La campanella d’inizio anno è suonata. E l’alunno Giovanni Floris ha preso posto tra i banchi del palinsesto desideroso di affermarsi come il primo della classe. Tornando su La7 con diMartedì, l’occhialuto conduttore non si è limitato ad eseguire il compitino assegnatogli dal preside Urbano Cairo (già svolto egregiamente nella passata stagione) ma si è spinto oltre, mettendo mano al format. Nel suo programma, infatti, la componente del dibattito è stata ridotta all’osso per lasciare posto ad interviste singole. Lo studente si è applicato: vediamo ora come giudicarlo.
Al netto della prima puntata, la scelta di cadenzare la serata con una serie di faccia a faccia (tutti con ospiti di rilievo) ci è parsa astuta. Ma anche rischiosa. Infatti, se da una parte le interviste garantiscono un confronto pacato e più proficuo dei chiassosi dibattiti, dall’altra esse sottraggono spazio al plurale confronto delle idee. La riuscita delle conversazioni vis-à-vis, inoltre, è tutta affidata alla sensibilità del conduttore, il quale sceglie il tenore delle domande. Ieri, ad esempio, Floris è parso incalzante con il sindaco Marino e meno con la Presidente Boldrini (sebbene gli spunti non mancassero affatto).
Va comunque precisato che a diMartedì il talk non è del tutto sparito. Semmai è stato destrutturato e frammentato: i momenti di confronto prevedono ora la partecipazione di pochi interlocutori. E questo ci piace. Per dibattere sull’attualità, infatti, non servono ampi consessi ma ospiti mirati e adatti all’argomento. I cambiamenti operati quest’anno a diMartedì (tra cui annoveriamo anche un efficace riassetto dello studio e un nuovo regista) sembrano andare verso un’unica direzione: quella di attribuire un profilo alto al programma. Valuteremo più avanti i risultati.
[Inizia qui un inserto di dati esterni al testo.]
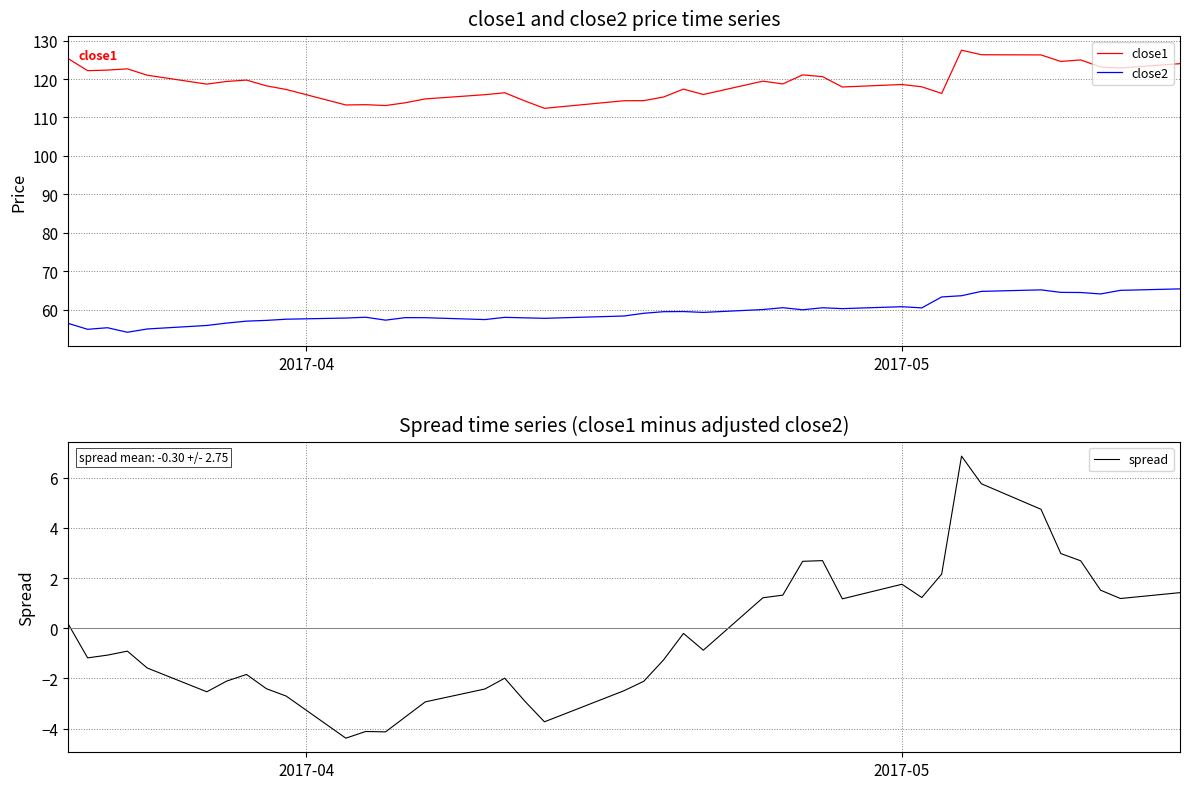

What is the highest value of the close1 series?

127.5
Non possiamo che leggere in tale ottica anche la scelta di concludere la puntata di ieri con pregevole servizio sui giardini del Quirinale condotto dallo stesso Floris.
Per le prossime puntate auspichiamo un perfezionamento alla scaletta: vanno bene l’agilità e il ritmo, ma l’effetto mordi e fuggi (ravvisato soprattutto nelle interviste) nuoce all’approfondimento.